Manajemen Aksi Demonstrasi (MAD)
MAD adalah suatu model pernyataan sikap, penyuaraan pendapat, opini atau tuntutan yang dilakukan dengan jumlah massa tertentu dan dengan teknik tertentu agar mendapat perhatian dari pihak yang dituju tanpa menggunakan mekanisme konvensional (birokrasi). Demostrasi juga bertujuan untuk menekan pembuat keputusan untuk melakukan suatu tindakan.
Latar Belakang dan Tujuan
Aksi umunya di latar belakangi oleh matinya jalur penyampaian aspirasi atau buntunya metode dialog. Dalam trias politica, aspirasi rakyat di wakili oleh anggota legislatif. namun dalam kondisi pemerintahan yang korup, para legislator tidak dapat memainkan peranya sehingga rakyat langsung mengambil “jalan pintas” dalm bentuk aksi. Aksi juga di lakukan dalam rangka pembentukan opini atau mencari dukungan publik. Dengan demikian isu yang di gulirkan harapanya dapat tanggapan beragam dari masyrakat. Dari isu mahasiswa menjadi isu masyarakat kebanyakan.
Landasan Hukum
Aksi adalah hak bahkan dalam situasi tertentu dapat menjadi kewajiban. Dalam Declaration of human right (Freedom of speech) hak untuk menyampaikan pendapat dalam bentuk aksi di jamin, hak aksi juga di lindungi oleh UUD 1945 pasal 28 beserta amandemenya. Secara lebih spesifik, aksi ini kemudian di atur dengan adanya UU No.9/1998 tentang mekanisme penyampaian pendapat di muka umum.

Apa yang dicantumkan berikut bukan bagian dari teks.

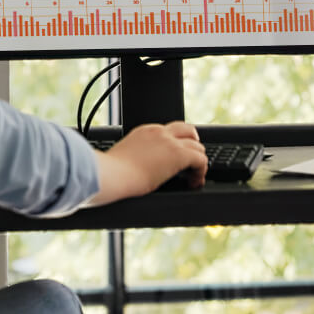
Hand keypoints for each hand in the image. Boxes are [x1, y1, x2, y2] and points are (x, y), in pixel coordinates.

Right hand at [88, 122, 206, 205]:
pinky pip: (201, 159)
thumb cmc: (113, 172)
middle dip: (193, 145)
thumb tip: (138, 168)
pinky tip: (194, 182)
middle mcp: (159, 132)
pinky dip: (201, 171)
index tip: (175, 158)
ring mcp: (170, 142)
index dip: (177, 144)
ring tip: (193, 176)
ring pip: (197, 145)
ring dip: (198, 161)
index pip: (169, 131)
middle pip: (188, 131)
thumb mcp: (125, 157)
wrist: (112, 174)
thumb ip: (136, 157)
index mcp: (145, 132)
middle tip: (192, 162)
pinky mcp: (178, 154)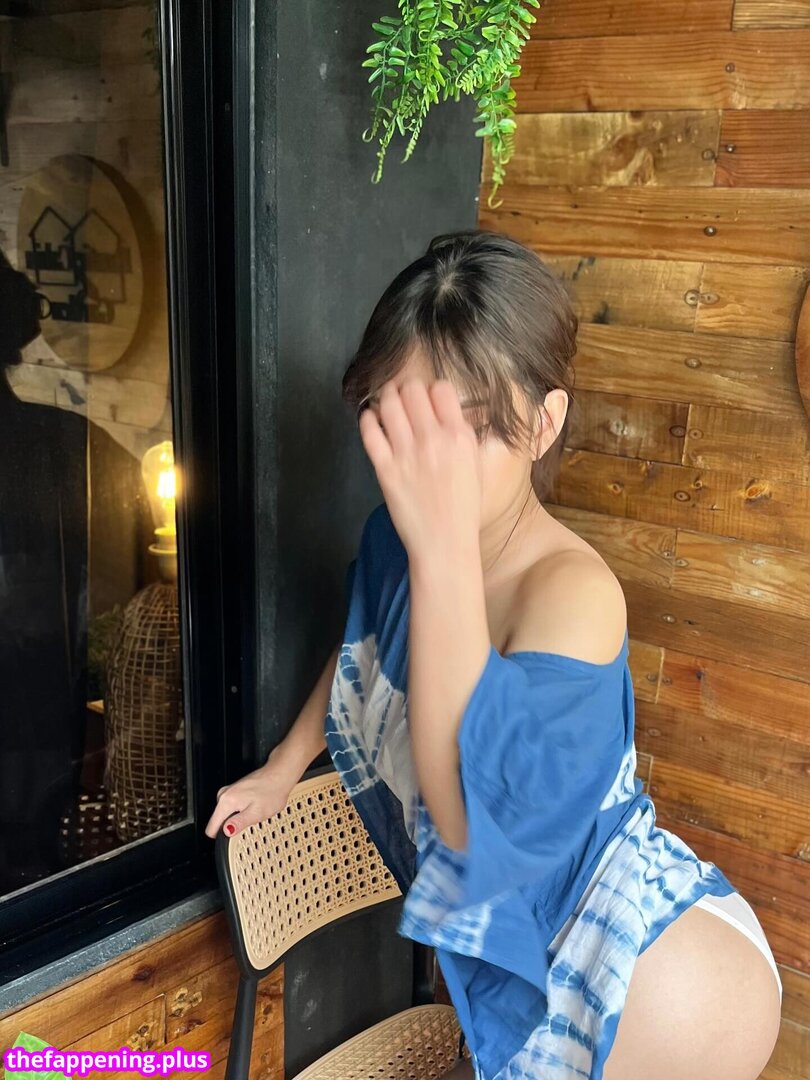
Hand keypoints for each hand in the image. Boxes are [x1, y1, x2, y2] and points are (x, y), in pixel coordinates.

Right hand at [204, 754, 297, 837]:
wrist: (279, 775)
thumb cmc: (272, 792)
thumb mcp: (257, 813)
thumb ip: (239, 823)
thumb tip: (226, 832)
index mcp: (227, 801)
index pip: (211, 828)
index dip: (222, 837)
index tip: (233, 837)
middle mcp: (224, 795)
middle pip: (218, 822)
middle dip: (233, 826)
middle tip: (250, 821)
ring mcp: (228, 792)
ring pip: (225, 815)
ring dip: (238, 818)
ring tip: (253, 812)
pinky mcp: (234, 791)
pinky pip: (231, 808)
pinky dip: (241, 811)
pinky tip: (253, 807)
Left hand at [358, 378, 481, 559]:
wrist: (445, 543)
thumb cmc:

UU ini mengharuskan panitia aksi harus memberikan pemberitahuan itu harus ada nama yang penanggung jawab aksi, waktu pelaksanaan, rute yang dilewati, isu yang di bawa, jumlah massa dan bentuk aksi. selain itu ada juga larangan untuk melakukan aksi pada hari-hari tertentu dan tempat-tempat tertentu.